Spotify’s latest earnings release suggests that the audio streaming service’s subscriber numbers haven’t seen much, if any, impact from the controversies that surrounded its Joe Rogan podcast just a few short months ago.

In the quarter ending March 31st, Spotify says its premium subscribers rose 15 percent on a year-on-year basis to 182 million, up from 180 million the previous quarter. Monthly active users rose 19 percent year on year to 422 million, up from 406 million at the end of last year. For context, in the previous quarter, premium subscribers rose 16 percent year on year, while monthly active users were up 18 percent.

Spotify had previously expected to hit 183 million premium subscribers this quarter but slightly missed this target as a result of withdrawing from the Russian market. “Excluding the impact of our exit from Russia, subscriber growth exceeded expectations,” the company said in its press release.

Spotify’s subscriber growth does not appear to have meaningfully slowed down as a result of the Joe Rogan controversy, which engulfed the company this financial quarter. The controversy kicked off when high-profile artists like Neil Young and Joni Mitchell pulled their music from the platform after they said Joe Rogan was using his Spotify podcast to spread vaccine misinformation. Bloomberg noted that #SpotifyDeleted was soon trending on Twitter as users pledged to stop using the service.

Rogan recently revealed that he actually gained subscribers as a result of the controversy. “It’s interesting, my subscriptions went up massively — that’s what’s crazy,” Rogan said on a recent episode. “During the height of it all, I gained 2 million subscribers.”
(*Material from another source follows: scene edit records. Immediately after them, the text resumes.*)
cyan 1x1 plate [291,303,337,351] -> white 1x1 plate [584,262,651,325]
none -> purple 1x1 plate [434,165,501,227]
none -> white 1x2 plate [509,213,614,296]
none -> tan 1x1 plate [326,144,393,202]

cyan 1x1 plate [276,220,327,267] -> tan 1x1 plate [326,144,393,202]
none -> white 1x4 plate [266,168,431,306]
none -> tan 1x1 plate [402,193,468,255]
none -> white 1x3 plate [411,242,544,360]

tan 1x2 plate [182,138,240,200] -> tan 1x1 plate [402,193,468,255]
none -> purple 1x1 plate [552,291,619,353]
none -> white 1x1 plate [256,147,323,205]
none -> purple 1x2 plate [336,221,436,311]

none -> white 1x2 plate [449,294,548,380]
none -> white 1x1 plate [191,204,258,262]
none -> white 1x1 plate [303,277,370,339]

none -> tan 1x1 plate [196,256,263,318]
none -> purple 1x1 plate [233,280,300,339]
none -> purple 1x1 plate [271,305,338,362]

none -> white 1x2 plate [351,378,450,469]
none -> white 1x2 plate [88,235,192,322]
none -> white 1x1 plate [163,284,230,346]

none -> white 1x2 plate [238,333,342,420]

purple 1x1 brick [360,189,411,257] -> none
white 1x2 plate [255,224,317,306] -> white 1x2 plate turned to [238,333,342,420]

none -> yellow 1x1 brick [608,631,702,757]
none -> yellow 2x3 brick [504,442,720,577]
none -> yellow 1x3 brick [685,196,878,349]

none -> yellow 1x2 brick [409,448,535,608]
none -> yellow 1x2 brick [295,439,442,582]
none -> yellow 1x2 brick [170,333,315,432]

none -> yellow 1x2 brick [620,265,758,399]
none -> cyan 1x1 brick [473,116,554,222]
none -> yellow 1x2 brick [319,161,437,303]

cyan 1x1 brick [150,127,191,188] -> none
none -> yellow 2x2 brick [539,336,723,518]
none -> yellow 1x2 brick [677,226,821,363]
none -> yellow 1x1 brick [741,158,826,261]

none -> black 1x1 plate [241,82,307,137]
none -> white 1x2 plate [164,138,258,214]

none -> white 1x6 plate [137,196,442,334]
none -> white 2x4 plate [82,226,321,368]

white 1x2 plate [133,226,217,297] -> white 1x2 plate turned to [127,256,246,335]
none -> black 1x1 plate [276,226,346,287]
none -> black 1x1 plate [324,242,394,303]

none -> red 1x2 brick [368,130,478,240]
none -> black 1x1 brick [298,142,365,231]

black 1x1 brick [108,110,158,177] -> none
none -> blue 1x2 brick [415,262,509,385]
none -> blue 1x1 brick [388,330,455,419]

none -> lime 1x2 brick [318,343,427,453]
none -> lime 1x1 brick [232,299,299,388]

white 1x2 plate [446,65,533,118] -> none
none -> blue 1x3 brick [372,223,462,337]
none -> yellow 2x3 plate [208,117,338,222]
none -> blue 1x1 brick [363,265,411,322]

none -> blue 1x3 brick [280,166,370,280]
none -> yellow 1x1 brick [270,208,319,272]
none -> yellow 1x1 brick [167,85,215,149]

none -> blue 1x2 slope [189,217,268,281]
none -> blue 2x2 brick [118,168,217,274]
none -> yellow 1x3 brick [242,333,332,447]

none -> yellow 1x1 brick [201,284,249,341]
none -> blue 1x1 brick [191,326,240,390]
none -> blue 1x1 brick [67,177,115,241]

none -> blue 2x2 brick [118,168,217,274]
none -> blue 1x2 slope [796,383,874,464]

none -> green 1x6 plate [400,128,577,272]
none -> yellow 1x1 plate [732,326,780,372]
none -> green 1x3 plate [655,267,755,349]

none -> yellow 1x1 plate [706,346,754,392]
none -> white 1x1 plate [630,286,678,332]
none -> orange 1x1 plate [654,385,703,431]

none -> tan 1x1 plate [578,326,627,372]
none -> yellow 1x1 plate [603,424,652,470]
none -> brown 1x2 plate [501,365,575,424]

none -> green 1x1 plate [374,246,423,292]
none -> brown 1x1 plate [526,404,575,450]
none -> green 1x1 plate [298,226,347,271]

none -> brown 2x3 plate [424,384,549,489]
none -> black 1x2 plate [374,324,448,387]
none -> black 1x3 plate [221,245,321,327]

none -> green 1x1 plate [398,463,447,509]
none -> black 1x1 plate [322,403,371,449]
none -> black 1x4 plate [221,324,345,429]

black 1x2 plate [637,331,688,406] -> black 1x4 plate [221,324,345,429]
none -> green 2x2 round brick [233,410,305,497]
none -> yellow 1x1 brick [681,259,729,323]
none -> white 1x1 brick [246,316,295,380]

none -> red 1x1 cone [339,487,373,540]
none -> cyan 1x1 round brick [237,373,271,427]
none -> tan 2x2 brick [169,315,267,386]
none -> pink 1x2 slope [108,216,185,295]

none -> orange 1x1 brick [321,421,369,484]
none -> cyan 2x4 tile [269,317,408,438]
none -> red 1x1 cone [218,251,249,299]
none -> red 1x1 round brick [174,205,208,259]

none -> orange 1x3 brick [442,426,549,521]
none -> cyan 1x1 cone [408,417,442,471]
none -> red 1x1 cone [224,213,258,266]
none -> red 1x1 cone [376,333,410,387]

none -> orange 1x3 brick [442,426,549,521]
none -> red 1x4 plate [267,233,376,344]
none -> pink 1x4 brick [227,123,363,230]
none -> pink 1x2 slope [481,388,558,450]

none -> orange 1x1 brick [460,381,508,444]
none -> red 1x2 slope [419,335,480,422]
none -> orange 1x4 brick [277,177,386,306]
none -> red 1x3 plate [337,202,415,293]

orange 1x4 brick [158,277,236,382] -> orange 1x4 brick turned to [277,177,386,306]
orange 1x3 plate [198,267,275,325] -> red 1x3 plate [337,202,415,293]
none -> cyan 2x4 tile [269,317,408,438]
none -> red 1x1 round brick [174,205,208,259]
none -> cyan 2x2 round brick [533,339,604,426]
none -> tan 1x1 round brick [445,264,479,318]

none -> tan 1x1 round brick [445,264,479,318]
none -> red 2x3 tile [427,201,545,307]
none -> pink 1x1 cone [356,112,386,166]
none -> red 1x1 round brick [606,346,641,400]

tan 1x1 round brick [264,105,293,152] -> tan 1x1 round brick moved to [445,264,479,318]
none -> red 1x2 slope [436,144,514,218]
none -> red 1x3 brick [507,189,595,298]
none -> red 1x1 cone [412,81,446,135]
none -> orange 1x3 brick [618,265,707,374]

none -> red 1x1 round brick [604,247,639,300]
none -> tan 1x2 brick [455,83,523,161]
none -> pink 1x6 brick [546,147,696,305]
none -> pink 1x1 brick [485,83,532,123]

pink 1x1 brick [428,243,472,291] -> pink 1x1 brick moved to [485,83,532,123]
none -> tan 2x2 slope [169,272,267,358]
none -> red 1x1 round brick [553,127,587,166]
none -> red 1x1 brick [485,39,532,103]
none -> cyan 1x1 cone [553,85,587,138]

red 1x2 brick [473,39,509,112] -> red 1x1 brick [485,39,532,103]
Spotify is widely considered to be the world’s largest audio streaming service. Competitors like Amazon Music and Apple Music don’t regularly release subscriber numbers, but the last public figures compiled by Music Ally saw Apple Music with 60 million subscribers and Amazon Music with 55 million.

Spotify announced it would be suspending its services in Russia at the end of March, a few days before the end of the financial quarter. In a statement, the company cited “recently enacted legislation” as the reason for the suspension — an apparent reference to a Russian law passed in the wake of its invasion of Ukraine that punishes the spreading of “fake news” with up to 15 years in prison. Spotify announced the suspension near the end of the financial quarter and said that it expected services to be fully wound down by April. It reports that it’s already seen 1.5 million disconnects as a result and expects to see 600,000 more in April for a total of over 2 million.

Spotify only recently launched its services in Russia and later called it its “most successful new market launch to date.

Otherwise, Spotify’s average revenue per user fell slightly from €4.40 (around $4.66) for premium subscribers last quarter to €4.38 this quarter (around $4.65), although it increased 6 percent year on year. Overall, the company made a profit of €131 million this quarter. Spotify generally prioritizes subscriber growth over quarterly profit and revenue, which has made quarterly profits like this relatively uncommon.

This quarter marked a year since Spotify announced a new higher quality streaming tier called Spotify HiFi that would offer CD-quality lossless streaming. Despite saying that it intended to launch HiFi before the end of the year, it’s still not available. Meanwhile, the world’s second largest music streaming service, Apple Music, announced and then launched lossless music streaming of its own after Spotify’s announcement, while Amazon stopped charging extra for lossless on its service.